Sigh...once the game comes out for me going to spend some time away for the negatively vibe that is started to come about...rl stuff is getting too real here and people are nuts over limit of villagers. Just sigh


----------



## Zura (Mar 18, 2020)

Found this on the internet and it's the least you can expect


----------



## thelonewanderer (Mar 18, 2020)

Jas said:


> i find posts like these funny because they are solely negative - if you don't like how the game looks at surface level, you are not obliged to play  if you like the way gamecube looks, play that one! it's great! i think that new horizons is something you have to experience for yourself first in order to judge before complaining about what is or isn't included - you might be surprised! even if they don't include something that you personally were hoping for, they might have new features that you will absolutely love!



I feel people misunderstand me.  I'm not talking about the positive because I am talking about the missing features that were available in the original GC game which was a real console like what the Switch is.  If I talk about all the good and bad things, the post would be far too long and no one would ever bother to read it.  

I never said I didn't like the way the game look, I said I want the game to have the missing features that the original animal game has.  One of the features is being replace by human friends instead of animal friends.  Basically screwing over the single player portion for people who play alone.

It literally impossible to play the GC version without a GC and not to mention those cables don't work with modern TV since they are extremely outdated.  Not to mention the game are even more overprice on top of that.

I love a lot of the new features and I think its going to be a great but those three fears I have will not be address.  If I didn't love Animal Crossing, I simply wouldn't be a member on here.  I could write the same thing on reddit or gamefaqs board instead.


----------



## sudo (Mar 18, 2020)

(Dataset excerpts)
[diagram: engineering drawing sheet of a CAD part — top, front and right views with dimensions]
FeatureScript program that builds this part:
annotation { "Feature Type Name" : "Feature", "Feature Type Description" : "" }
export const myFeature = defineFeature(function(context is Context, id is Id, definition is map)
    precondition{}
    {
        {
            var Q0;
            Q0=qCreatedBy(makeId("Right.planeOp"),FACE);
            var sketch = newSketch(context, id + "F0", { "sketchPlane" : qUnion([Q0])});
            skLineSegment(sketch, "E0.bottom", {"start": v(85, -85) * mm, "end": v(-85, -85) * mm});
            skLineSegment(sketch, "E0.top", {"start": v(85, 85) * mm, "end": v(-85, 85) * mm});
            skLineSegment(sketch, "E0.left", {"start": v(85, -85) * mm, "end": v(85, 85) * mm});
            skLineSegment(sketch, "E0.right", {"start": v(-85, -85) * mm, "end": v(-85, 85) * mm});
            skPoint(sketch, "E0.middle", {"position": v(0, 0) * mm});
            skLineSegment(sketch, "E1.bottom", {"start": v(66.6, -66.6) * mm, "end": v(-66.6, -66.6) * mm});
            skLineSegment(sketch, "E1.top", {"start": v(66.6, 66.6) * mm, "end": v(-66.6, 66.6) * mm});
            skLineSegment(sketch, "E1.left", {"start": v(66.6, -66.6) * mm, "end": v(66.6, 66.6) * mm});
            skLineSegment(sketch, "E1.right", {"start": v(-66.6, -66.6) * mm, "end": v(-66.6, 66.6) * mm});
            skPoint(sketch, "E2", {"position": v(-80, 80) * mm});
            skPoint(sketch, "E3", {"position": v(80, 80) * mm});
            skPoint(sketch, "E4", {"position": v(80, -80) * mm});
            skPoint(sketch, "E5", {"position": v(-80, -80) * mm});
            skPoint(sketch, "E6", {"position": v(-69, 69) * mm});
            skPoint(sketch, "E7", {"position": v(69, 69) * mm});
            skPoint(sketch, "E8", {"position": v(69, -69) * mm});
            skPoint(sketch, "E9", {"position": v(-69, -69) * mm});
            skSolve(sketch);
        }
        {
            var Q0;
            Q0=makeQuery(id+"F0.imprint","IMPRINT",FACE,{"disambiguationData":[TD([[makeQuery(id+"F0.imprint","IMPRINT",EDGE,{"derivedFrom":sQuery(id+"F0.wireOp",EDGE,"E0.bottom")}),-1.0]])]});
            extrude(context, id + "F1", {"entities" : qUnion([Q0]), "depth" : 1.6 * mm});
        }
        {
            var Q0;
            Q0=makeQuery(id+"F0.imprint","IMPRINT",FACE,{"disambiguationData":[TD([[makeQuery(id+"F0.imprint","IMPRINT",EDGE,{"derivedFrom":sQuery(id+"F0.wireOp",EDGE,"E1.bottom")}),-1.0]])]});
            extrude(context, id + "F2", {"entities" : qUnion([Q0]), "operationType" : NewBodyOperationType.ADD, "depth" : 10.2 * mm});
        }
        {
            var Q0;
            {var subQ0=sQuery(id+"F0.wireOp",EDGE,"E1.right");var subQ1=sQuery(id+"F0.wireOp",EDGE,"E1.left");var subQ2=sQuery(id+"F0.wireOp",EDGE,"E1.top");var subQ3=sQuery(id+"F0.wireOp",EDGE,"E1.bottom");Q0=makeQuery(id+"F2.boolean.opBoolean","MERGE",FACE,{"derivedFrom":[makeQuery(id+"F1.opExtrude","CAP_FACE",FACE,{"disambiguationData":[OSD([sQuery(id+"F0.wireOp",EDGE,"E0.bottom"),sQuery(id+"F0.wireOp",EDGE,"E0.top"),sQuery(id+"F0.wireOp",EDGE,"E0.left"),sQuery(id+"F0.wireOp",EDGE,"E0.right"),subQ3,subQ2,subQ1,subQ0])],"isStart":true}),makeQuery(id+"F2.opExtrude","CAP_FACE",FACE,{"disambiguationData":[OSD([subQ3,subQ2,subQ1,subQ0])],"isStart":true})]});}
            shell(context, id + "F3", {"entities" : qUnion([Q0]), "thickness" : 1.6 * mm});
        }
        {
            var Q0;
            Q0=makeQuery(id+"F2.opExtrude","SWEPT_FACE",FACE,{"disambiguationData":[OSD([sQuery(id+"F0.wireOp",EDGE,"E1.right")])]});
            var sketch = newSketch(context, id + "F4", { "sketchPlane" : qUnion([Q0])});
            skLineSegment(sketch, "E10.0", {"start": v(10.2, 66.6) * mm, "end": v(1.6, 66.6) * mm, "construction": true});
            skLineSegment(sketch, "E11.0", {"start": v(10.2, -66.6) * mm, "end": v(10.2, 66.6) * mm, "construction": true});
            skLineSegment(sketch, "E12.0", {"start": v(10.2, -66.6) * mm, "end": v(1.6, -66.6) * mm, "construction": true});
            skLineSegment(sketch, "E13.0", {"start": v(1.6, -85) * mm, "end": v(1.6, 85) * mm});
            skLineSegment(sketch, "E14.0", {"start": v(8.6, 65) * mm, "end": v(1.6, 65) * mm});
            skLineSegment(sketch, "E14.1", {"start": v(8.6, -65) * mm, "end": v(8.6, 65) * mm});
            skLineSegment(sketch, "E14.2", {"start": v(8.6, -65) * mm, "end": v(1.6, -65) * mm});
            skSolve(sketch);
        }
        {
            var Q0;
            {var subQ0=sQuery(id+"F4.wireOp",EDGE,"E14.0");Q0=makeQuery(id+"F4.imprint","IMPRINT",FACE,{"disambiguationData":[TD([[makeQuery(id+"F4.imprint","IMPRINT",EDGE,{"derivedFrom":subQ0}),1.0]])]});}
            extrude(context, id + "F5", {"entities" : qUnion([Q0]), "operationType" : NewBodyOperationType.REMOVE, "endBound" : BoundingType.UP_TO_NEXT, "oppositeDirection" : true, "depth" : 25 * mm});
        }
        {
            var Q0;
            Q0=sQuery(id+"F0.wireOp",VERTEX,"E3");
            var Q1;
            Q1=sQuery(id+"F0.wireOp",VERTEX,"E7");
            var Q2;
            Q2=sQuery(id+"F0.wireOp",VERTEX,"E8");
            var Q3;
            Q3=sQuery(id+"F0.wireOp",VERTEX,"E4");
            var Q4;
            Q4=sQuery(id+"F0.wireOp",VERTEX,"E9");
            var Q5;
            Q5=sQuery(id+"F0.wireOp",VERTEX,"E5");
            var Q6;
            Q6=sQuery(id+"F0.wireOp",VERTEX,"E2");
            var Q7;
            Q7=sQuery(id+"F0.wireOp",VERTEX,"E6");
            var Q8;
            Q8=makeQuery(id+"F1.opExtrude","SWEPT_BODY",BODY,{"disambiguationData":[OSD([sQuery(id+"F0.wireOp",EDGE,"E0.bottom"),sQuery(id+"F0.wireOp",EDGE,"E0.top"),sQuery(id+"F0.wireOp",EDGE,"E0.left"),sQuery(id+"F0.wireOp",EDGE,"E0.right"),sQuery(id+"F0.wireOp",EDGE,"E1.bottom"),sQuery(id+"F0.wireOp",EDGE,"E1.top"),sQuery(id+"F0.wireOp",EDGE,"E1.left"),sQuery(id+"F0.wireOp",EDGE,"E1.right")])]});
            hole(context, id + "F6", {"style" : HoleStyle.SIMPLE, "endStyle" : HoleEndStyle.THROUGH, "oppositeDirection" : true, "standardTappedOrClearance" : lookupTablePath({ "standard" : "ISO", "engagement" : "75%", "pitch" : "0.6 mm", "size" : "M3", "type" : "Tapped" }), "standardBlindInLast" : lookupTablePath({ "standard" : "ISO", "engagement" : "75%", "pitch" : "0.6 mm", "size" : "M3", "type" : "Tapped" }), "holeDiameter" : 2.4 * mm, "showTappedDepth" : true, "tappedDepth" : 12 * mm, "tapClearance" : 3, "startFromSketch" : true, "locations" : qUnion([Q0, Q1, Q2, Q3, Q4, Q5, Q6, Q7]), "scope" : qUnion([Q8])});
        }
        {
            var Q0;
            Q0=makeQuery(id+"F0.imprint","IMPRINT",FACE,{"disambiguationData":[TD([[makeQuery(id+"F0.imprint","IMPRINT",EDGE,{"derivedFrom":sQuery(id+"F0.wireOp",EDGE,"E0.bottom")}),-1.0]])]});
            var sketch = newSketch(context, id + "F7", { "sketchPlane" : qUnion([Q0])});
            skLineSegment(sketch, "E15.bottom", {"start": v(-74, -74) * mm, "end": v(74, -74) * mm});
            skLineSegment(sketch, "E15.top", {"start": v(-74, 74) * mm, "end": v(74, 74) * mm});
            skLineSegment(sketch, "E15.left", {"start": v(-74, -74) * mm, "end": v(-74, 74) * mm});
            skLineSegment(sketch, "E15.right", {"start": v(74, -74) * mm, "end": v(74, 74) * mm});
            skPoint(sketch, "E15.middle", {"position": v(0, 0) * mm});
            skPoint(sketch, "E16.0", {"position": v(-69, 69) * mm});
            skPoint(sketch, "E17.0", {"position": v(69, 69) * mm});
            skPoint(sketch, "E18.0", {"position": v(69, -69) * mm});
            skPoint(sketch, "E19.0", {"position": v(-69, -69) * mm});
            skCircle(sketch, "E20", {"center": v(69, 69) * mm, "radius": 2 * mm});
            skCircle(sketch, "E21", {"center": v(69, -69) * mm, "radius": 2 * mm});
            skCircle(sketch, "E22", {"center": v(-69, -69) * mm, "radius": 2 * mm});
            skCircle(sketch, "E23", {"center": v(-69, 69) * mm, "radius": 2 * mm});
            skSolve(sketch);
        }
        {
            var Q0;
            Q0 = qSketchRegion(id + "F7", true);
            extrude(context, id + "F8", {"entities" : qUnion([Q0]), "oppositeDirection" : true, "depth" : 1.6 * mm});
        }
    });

▸ **INSTRUCTION**
Could you write what comes next in the Animal Crossing forum thread, picking up after its last line? This material has nothing to do with the Animal Crossing forum thread.

▸ **RESULT**
i think lonewanderer is clearly a fan of the series and doesnt mean any harm with expressing their disappointment, but I do think we should all just relax a little. Keep in mind this is a pretty big transitional period where we went from having very little information and letting our minds wander with our own expectations to receiving a ton of new information very quickly. There are going to be things we wanted/hoped/expected that simply wont be there that is the nature of being a fan, but at the same time there will definitely be new experiences and additions that we probably didn't even know we wanted.


----------



## BellGreen (Mar 18, 2020)

aikatears said:


> Sigh...once the game comes out for me going to spend some time away for the negatively vibe that is started to come about...rl stuff is getting too real here and people are nuts over limit of villagers. Just sigh



This forum definitely has the most negativity about this game that I’ve seen compared to reddit and twitter. The game’s not even out yet and the amount of concern over this game being “unfinished” and unpolished on here is insane


----------



## sunnibunniva (Mar 18, 2020)

shendere said:


> LMAO OMHYOMGOSd im screaming. would love for a comeback. i know that's totally not possible tho. hilariously brutal stuff tho



ya nowadays that would bump the game up to at least a T rating


----------



## Jas (Mar 18, 2020)

shendere said:


> I only got to play NL, what were the rude/mean villagers like? TuT



i kinda lived for how brutal they were, like (this) - i had baabara and she was the ULTIMATE sass queen


----------



## sunnibunniva (Mar 18, 2020)

BellGreen said:


> This forum definitely has the most negativity about this game that I’ve seen compared to reddit and twitter. The game’s not even out yet and the amount of concern over this game being “unfinished” and unpolished on here is insane



that's just the nature of forums I suppose


----------



## Zura (Mar 18, 2020)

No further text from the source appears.